● To do: Reproduce the backlight chromaticity text word for word, from "FIG. 15 is a" up to and including "the B lamp.".

● Page extract:
::::::

A light obtained by spatially blending the light from the B lamp and the light from the RG lamp is output from the top surface of the light guide plate 11 (i.e., the top surface of the LCD 2). As a result, the actual chromaticity of the light output from the top surface of the light guide plate 11 is kept substantially constant at the target value.

Because the current ratio variable control of the invention need not make the total current identical in the luminance adjustment of the liquid crystal display apparatus, the individual luminance control signal A and the individual luminance control signal B may be multiplied by the gain of the same magnification which corresponds to the luminance instruction.

In the foregoing description of the examples, for the sake of descriptive simplicity, the chromaticity (color temperature or the like) basically has been explained using color coordinates at the top surface of the display apparatus such as a liquid crystal display apparatus. However, it is to be noted that the chromaticity of each of the B lamp and the RG lamp or the chromaticity of the back light device 1 is not identical to the chromaticity of the last liquid crystal surface.

FIG. 14 is a diagram showing the degrees of changes in the chromaticity of a single lamp and in the chromaticity of the liquid crystal surface.

As shown in FIG. 14, the chromaticity shifts from the chromaticity of a single lamp to the chromaticity at the last liquid crystal surface. That is, as the light from a single lamp travels through the back light device 1 including the light guide plate 11 and various sheets, and further travels through the color filters, polarizing plates and liquid crystal, the light is finally input to human eyes as a light (image) from the display apparatus. Accordingly, the chromaticity of a single lamp differs from the chromaticity on the display apparatus. Actually, therefore, it is necessary to perform various settings in the current ratio variable control of the invention and make the B lamp and the RG lamp in consideration of the shift of the chromaticity.

FIG. 15 is a flowchart illustrating one example of the current instruction control process of the current instructing section 21 in the operation of the aforementioned back light device 1.

For the sake of descriptive simplicity, it is assumed that the luminance instruction is a fixed value. It is to be noted however that designing a variable luminance instruction facilitates the luminance adjustment as mentioned above.

In step S1, the current instructing section 21 sets the current ratio of the B lamp and the RG lamp according to the chromaticity instruction. When the current ratio variable control of the invention exemplified in FIG. 12 is employed, a constant current (maximum current) flows in the RG lamp, so that setting of the current ratio of the B lamp and the RG lamp substantially means setting of the current value of the B lamp.

In step S2, the current instructing section 21 generates and outputs the individual luminance control signal A and the individual luminance control signal B based on the current ratio set in the process of step S1.

In step S3, the current instructing section 21 determines whether the chromaticity instruction has changed or not.

When it is determined in step S3 that the chromaticity instruction has not changed, the process goes to step S4. In step S4, the current instructing section 21 determines whether stopping the lamp driving is instructed or not. While the instruction to stop the lamp driving is not particularly limited, stopping the issuance of the luminance instruction is used as the instruction to stop the lamp driving in the embodiment. As long as the luminance instruction is issued, i.e., as long as a predetermined voltage value is supplied to the current instructing section 21 as the luminance instruction, the decision in step S4 is NO, and the process returns to step S3 to determine again whether the chromaticity instruction has changed or not.

::::::

● Supplied information:
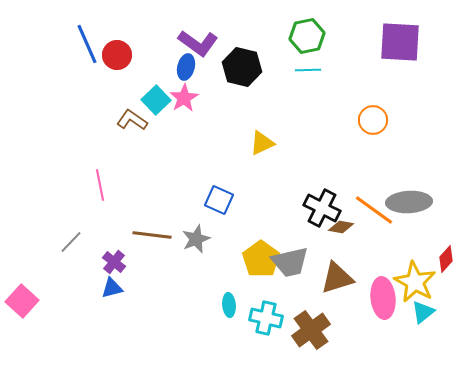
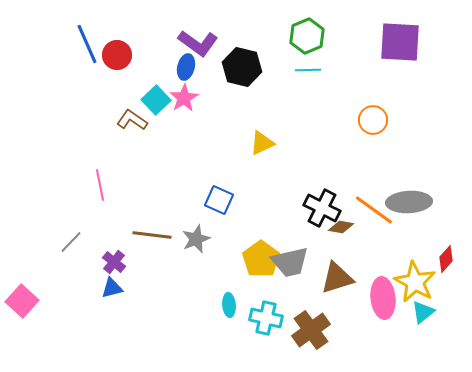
green hexagon: rotated 12 degrees counterclockwise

::::::

● Task response:
FIG. 15 is a flowchart illustrating one example of the current instruction control process of the current instructing section 21 in the operation of the aforementioned back light device 1.

For the sake of descriptive simplicity, it is assumed that the luminance instruction is a fixed value. It is to be noted however that designing a variable luminance instruction facilitates the luminance adjustment as mentioned above.

In step S1, the current instructing section 21 sets the current ratio of the B lamp and the RG lamp according to the chromaticity instruction. When the current ratio variable control of the invention exemplified in FIG. 12 is employed, a constant current (maximum current) flows in the RG lamp, so that setting of the current ratio of the B lamp and the RG lamp substantially means setting of the current value of the B lamp.